Work task:
Repeat the records. Each line must match exactly.
■ ■ ■ ■
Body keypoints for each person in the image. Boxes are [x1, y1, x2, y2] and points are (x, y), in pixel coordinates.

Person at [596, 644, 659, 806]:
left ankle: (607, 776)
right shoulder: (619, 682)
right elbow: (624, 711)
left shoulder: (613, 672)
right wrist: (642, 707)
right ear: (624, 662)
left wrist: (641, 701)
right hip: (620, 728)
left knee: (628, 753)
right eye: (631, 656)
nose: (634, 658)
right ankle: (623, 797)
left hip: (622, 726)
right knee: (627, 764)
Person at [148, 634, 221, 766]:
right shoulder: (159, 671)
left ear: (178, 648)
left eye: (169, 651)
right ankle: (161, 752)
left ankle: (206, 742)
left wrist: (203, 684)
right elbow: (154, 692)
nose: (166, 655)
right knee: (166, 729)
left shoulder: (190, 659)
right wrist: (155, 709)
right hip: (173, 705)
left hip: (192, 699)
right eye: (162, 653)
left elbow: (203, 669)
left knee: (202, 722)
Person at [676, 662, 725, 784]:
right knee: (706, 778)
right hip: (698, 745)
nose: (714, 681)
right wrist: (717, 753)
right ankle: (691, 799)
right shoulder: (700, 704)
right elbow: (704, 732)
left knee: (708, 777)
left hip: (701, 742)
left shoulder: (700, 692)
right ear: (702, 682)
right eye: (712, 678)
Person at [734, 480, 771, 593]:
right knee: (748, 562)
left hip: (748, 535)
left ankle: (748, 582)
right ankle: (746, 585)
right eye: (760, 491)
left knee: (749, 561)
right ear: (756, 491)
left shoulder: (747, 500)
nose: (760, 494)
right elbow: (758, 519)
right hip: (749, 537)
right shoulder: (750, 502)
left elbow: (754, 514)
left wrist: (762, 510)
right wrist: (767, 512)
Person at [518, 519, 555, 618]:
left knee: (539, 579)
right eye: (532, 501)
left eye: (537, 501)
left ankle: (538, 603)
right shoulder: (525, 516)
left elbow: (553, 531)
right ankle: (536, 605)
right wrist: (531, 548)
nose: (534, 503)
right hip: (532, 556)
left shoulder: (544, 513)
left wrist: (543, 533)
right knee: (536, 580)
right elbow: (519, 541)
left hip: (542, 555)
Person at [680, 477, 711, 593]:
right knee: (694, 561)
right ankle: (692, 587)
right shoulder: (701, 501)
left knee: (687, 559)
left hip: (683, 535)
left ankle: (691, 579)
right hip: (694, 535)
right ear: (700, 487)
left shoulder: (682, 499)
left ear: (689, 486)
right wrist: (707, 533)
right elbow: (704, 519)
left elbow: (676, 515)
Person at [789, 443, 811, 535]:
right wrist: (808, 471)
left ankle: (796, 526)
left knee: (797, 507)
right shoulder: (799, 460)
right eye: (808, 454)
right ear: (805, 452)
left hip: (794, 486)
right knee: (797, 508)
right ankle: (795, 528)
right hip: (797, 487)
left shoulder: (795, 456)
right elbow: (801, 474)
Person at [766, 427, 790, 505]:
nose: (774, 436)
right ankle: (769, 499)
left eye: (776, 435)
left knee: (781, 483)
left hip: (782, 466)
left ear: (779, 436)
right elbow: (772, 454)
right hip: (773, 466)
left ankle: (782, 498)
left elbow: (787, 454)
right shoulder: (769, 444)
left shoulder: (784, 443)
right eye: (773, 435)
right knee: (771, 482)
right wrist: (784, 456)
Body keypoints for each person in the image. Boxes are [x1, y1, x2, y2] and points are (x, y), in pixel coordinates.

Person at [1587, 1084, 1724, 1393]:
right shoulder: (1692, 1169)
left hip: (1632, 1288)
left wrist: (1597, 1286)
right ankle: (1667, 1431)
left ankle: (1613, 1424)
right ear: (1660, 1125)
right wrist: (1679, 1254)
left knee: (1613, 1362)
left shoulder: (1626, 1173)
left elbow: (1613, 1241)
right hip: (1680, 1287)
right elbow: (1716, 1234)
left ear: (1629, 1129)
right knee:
■ ■ ■ ■
Result of the task:
Body keypoints for each person in the image. Boxes are [x1, y1, x2, y2] and points are (x, y), in pixel coordinates.

Person at [596, 644, 659, 806]:
left ankle: (607, 776)
right shoulder: (619, 682)
right elbow: (624, 711)
left shoulder: (613, 672)
right wrist: (642, 707)
right ear: (624, 662)
left wrist: (641, 701)
right hip: (620, 728)
left knee: (628, 753)
right eye: (631, 656)
nose: (634, 658)
right ankle: (623, 797)
left hip: (622, 726)
right knee: (627, 764)
Person at [148, 634, 221, 766]:
right shoulder: (159, 671)
left ear: (178, 648)
left eye: (169, 651)
right ankle: (161, 752)
left ankle: (206, 742)
left wrist: (203, 684)
right elbow: (154, 692)
nose: (166, 655)
right knee: (166, 729)
left shoulder: (190, 659)
right wrist: (155, 709)
right hip: (173, 705)
left hip: (192, 699)
right eye: (162, 653)
left elbow: (203, 669)
left knee: (202, 722)
Person at [676, 662, 725, 784]:
right knee: (706, 778)
right hip: (698, 745)
nose: (714, 681)
right wrist: (717, 753)
right ankle: (691, 799)
right shoulder: (700, 704)
right elbow: (704, 732)
left knee: (708, 777)
left hip: (701, 742)
left shoulder: (700, 692)
right ear: (702, 682)
right eye: (712, 678)
Person at [734, 480, 771, 593]:
right knee: (748, 562)
left hip: (748, 535)
left ankle: (748, 582)
right ankle: (746, 585)
right eye: (760, 491)
left knee: (749, 561)
right ear: (756, 491)
left shoulder: (747, 500)
nose: (760, 494)
right elbow: (758, 519)
right hip: (749, 537)
right shoulder: (750, 502)
left elbow: (754, 514)
left wrist: (762, 510)
right wrist: (767, 512)
Person at [518, 519, 555, 618]:
left knee: (539, 579)
right eye: (532, 501)
left eye: (537, 501)
left ankle: (538, 603)
right shoulder: (525, 516)
left elbow: (553, 531)
right ankle: (536, 605)
right wrist: (531, 548)
nose: (534, 503)
right hip: (532, 556)
left shoulder: (544, 513)
left wrist: (543, 533)
right knee: (536, 580)
right elbow: (519, 541)
left hip: (542, 555)
Person at [680, 477, 711, 593]:
right knee: (694, 561)
right ankle: (692, 587)
right shoulder: (701, 501)
left knee: (687, 559)
left hip: (683, 535)
left ankle: (691, 579)
right hip: (694, 535)
right ear: (700, 487)
left shoulder: (682, 499)
left ear: (689, 486)
right wrist: (707, 533)
right elbow: (704, 519)
left elbow: (676, 515)
Person at [789, 443, 811, 535]:
right wrist: (808, 471)
left ankle: (796, 526)
left knee: (797, 507)
right shoulder: (799, 460)
right eye: (808, 454)
right ear: (805, 452)
left hip: (794, 486)
right knee: (797, 508)
right ankle: (795, 528)
right hip: (797, 487)
left shoulder: (795, 456)
right elbow: (801, 474)
Person at [766, 427, 790, 505]:
nose: (774, 436)
right ankle: (769, 499)
left eye: (776, 435)
left knee: (781, 483)
left hip: (782, 466)
left ear: (779, 436)
right elbow: (772, 454)
right hip: (773, 466)
left ankle: (782, 498)
left elbow: (787, 454)
right shoulder: (769, 444)
left shoulder: (784, 443)
right eye: (773, 435)
right knee: (771, 482)
right wrist: (784, 456)
Body keypoints for each person in the image. Boxes are [x1, y1, x2, y2] and points are (x, y), in pixel coordinates.

Person at [1587, 1084, 1724, 1393]:
right shoulder: (1692, 1169)
left hip: (1632, 1288)
left wrist: (1597, 1286)
right ankle: (1667, 1431)
left ankle: (1613, 1424)
right ear: (1660, 1125)
right wrist: (1679, 1254)
left knee: (1613, 1362)
left shoulder: (1626, 1173)
left elbow: (1613, 1241)
right hip: (1680, 1287)
right elbow: (1716, 1234)
left ear: (1629, 1129)
right knee:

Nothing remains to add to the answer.